=== GOAL OF THE EXERCISE ===
Please restate, word for word, the lines below that begin at the one with "Характеристики" and end at the one with "100 x215,6 x60 см". Leave out all other lines.

=== RECORDS ===
+-------+
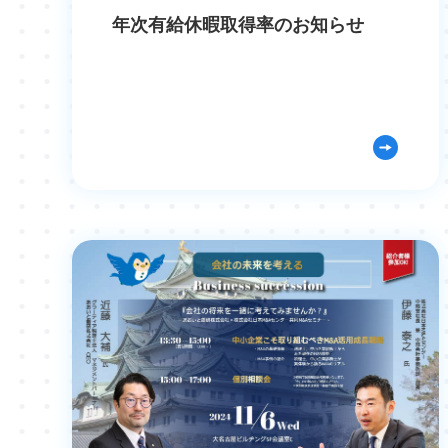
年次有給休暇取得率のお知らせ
+-------+
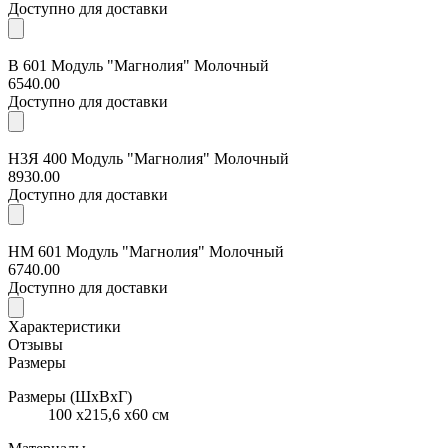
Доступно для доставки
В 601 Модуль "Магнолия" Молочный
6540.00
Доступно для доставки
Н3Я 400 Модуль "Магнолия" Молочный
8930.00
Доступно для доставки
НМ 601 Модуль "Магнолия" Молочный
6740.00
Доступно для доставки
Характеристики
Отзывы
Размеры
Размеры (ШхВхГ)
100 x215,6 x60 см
+-------+
=== EXERCISE OUTPUT ===
Характеристики
Отзывы
Размеры
Размеры (ШхВхГ)
100 x215,6 x60 см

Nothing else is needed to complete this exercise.